> _SUPPLIED PASSAGE_
The Indianapolis Colts were a spoiled franchise with legendary long-term starting quarterbacks.
Since Luck abruptly retired in 2019, it has been a patchwork job trying to find the next generational quarterback.
The two had a great run together in Philadelphia when Reich was offensive coordinator.
It culminated in a Super Bowl victory that Nick Foles ultimately had to come off the bench to secure as Wentz went out with an injury.
Wentz is still young so the prospect of the Reich-Wentz partnership had Colts fans dreaming of Super Bowl championships.
There has not been a regular season game for the reunited duo yet, and problems have arisen.
Unfortunately, those problems are familiar ones with Wentz.
They surround his availability to play.
He is sidelined by injury often.
Exhibit A – Foot Injury
Wentz was barely in training camp when he was afflicted with a foot injury.

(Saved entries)
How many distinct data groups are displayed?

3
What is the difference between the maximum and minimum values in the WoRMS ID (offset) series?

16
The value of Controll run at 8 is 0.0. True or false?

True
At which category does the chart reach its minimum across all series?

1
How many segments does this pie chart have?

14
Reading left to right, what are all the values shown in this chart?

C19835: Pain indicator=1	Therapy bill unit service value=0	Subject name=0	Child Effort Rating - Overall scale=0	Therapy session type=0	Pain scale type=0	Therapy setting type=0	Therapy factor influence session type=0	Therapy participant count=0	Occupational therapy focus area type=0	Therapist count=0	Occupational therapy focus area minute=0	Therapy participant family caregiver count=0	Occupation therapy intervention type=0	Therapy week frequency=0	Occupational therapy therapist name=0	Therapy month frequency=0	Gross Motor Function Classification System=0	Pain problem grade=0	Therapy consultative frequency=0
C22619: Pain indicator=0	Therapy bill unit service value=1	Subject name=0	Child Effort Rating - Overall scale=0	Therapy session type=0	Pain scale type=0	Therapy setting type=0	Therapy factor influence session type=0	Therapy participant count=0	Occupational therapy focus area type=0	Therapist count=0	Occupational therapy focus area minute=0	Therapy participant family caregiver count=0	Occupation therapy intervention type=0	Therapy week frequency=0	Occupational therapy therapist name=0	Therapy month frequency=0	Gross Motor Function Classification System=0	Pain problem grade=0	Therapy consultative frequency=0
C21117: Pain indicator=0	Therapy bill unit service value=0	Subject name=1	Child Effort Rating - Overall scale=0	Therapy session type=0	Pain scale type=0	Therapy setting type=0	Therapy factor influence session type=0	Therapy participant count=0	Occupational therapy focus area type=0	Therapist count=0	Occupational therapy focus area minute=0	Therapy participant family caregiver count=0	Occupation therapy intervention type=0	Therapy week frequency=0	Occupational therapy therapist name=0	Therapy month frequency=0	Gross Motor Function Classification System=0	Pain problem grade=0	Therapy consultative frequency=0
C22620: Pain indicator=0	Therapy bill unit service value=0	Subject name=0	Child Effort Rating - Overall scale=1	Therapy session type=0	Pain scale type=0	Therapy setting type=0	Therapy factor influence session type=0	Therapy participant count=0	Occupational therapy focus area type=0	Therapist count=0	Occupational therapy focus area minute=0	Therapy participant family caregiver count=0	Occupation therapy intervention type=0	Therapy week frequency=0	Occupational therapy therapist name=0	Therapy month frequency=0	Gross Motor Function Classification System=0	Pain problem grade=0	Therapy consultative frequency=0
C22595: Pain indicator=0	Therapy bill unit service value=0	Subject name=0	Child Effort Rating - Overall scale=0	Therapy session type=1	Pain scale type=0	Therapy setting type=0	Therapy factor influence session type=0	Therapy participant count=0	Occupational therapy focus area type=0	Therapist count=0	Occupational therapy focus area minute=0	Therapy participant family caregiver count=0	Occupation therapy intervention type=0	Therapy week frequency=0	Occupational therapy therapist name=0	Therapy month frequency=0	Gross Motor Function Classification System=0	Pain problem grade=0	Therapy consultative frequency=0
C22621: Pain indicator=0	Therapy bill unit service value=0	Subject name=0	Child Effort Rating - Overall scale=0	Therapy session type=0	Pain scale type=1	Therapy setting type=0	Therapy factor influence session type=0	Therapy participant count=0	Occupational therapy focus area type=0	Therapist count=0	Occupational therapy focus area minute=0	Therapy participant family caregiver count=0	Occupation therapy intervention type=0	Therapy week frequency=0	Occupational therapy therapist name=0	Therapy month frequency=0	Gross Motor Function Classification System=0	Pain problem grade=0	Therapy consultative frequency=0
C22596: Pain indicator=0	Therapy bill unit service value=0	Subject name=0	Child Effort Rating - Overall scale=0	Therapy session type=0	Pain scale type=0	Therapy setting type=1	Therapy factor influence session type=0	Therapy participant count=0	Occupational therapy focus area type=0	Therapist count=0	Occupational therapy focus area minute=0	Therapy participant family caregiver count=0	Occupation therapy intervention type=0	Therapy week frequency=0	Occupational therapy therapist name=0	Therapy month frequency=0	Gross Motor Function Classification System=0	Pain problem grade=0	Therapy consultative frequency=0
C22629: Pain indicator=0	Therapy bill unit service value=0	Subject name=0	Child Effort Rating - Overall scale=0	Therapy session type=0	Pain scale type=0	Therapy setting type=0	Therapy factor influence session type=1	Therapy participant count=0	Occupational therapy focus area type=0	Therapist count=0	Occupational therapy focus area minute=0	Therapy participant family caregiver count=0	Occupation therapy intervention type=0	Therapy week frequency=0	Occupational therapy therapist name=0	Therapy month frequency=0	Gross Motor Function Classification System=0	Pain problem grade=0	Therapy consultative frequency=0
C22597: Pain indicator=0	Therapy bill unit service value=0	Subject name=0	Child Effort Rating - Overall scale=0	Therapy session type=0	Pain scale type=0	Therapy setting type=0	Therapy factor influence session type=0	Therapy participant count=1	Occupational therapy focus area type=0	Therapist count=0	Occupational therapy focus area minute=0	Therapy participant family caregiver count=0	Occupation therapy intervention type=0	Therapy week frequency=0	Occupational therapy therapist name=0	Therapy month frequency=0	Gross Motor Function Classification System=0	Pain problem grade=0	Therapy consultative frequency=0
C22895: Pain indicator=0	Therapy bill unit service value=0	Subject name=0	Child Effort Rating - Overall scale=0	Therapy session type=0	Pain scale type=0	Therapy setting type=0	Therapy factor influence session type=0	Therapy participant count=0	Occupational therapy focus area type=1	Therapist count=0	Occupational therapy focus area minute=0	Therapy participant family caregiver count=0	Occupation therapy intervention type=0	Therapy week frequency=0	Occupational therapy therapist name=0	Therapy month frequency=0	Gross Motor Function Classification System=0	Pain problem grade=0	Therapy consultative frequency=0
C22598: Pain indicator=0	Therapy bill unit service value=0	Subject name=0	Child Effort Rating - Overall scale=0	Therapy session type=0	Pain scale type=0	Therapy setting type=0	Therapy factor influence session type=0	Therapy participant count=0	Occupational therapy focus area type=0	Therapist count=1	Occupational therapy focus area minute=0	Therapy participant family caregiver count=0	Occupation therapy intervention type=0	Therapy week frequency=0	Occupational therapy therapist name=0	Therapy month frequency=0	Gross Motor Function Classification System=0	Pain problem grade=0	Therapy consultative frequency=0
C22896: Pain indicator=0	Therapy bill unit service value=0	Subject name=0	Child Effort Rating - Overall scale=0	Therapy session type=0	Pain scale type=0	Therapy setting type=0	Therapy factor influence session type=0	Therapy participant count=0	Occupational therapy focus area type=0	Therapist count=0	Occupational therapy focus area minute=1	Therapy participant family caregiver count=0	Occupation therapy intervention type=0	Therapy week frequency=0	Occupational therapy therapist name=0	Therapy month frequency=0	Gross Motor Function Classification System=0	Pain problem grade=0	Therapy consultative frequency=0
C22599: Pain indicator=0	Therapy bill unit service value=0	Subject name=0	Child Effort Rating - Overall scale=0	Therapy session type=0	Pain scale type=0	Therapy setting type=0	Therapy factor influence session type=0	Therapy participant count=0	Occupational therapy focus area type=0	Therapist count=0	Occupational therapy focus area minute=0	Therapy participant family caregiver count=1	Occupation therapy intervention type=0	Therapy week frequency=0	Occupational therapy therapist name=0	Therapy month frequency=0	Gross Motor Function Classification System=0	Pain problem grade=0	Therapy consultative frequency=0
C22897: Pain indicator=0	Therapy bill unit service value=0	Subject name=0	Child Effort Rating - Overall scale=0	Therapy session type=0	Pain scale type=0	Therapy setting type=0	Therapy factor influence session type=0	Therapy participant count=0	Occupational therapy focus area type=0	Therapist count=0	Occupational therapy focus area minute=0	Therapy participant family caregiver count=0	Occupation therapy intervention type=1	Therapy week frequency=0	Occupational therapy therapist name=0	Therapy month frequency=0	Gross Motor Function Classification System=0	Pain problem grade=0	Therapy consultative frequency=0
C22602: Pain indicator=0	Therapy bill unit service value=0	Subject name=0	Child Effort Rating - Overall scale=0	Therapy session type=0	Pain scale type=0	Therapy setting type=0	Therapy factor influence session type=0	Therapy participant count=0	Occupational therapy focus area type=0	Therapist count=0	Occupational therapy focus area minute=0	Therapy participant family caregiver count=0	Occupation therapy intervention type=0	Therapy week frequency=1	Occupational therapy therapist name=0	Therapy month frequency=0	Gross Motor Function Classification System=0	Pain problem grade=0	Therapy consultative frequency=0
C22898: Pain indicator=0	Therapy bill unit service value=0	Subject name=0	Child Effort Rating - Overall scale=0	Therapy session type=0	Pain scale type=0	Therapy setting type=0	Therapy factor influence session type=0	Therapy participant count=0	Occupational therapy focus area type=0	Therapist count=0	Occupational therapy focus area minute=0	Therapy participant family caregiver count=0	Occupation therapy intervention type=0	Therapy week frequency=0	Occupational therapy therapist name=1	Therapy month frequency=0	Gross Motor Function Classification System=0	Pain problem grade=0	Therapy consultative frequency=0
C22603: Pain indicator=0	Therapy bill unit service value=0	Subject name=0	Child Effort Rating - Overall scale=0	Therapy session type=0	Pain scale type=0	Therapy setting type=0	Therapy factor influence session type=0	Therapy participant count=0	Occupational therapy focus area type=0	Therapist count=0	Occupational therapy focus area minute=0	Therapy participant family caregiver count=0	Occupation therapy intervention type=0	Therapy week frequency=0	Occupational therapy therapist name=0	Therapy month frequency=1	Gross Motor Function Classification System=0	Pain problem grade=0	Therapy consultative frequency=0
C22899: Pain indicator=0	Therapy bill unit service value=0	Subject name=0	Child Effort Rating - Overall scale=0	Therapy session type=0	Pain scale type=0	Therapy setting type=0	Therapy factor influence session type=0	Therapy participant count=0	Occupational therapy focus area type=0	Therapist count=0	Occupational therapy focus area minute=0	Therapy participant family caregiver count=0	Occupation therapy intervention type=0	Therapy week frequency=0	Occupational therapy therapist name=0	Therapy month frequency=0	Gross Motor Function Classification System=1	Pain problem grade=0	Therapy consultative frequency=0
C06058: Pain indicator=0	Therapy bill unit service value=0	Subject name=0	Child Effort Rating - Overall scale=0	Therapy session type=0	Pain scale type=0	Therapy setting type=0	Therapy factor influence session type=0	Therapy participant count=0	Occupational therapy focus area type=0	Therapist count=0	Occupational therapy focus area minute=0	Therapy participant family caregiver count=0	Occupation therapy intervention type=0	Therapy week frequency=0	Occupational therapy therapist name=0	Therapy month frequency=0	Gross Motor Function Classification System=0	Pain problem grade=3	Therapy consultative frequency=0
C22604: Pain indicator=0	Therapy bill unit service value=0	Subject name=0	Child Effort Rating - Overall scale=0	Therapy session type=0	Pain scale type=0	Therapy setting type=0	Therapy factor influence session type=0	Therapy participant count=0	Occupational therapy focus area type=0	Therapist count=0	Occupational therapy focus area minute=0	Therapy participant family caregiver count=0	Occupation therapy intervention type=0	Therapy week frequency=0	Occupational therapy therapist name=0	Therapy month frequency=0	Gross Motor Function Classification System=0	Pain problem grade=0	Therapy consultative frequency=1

> _EXERCISE_
According to the article on the Colts' quarterback search, what injury did Wentz suffer during training camp?

> _RESPONSE_
A foot injury.